# EXERCISE DIRECTIONS
Could you copy each line of the entries that contains "tout"?

# LISTED ENTRIES

-------

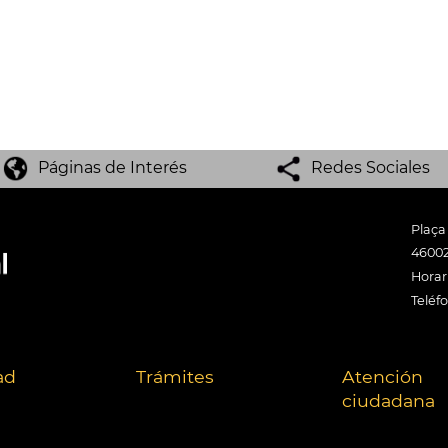
Páginas de Interés
Redes Sociales
Plaça
46002
Horari
Teléf
ad
Trámites
Atención
ciudadana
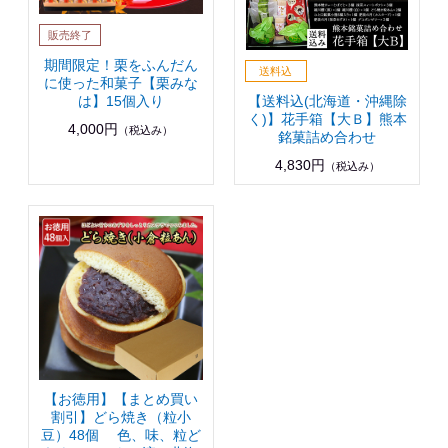
期間限定！栗をふんだん
に使った和菓子【栗みな
【送料込(北海道・沖縄除
は】15個入り
く)】花手箱【大Ｂ】熊本
4,000円
（税込み）
銘菓詰め合わせ
4,830円
（税込み）
【お徳用】【まとめ買い
割引】どら焼き（粒小
豆）48個 色、味、粒ど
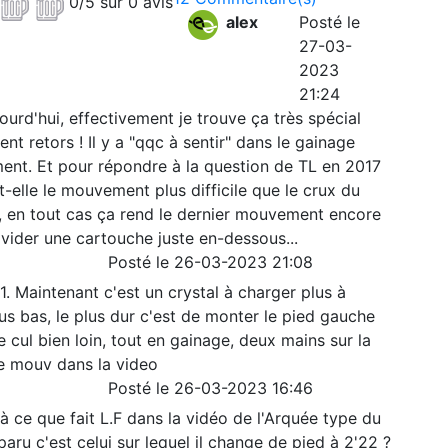
0/5 sur 0 avis
alex
Posté le
27-03-
2023
21:24
ujourd'hui, effectivement je trouve ça très spécial
t retors ! Il y a "qqc à sentir" dans le gainage
ent. Et pour répondre à la question de TL en 2017
t-elle le mouvement plus difficile que le crux du
le, en tout cas ça rend le dernier mouvement encore
 vider une cartouche juste en-dessous...
Posté le 26-03-2023 21:08
11. Maintenant c'est un crystal à charger plus à
s bas, le plus dur c'est de monter le pied gauche
e cul bien loin, tout en gainage, deux mains sur la
 le mouv dans la video
Posté le 26-03-2023 16:46
 ce que fait L.F dans la vidéo de l'Arquée type du
paru c'est celui sur lequel il change de pied à 2'22 ?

-------

# RESULT BELOW
le, en tout cas ça rend le dernier mouvement encore
e cul bien loin, tout en gainage, deux mains sur la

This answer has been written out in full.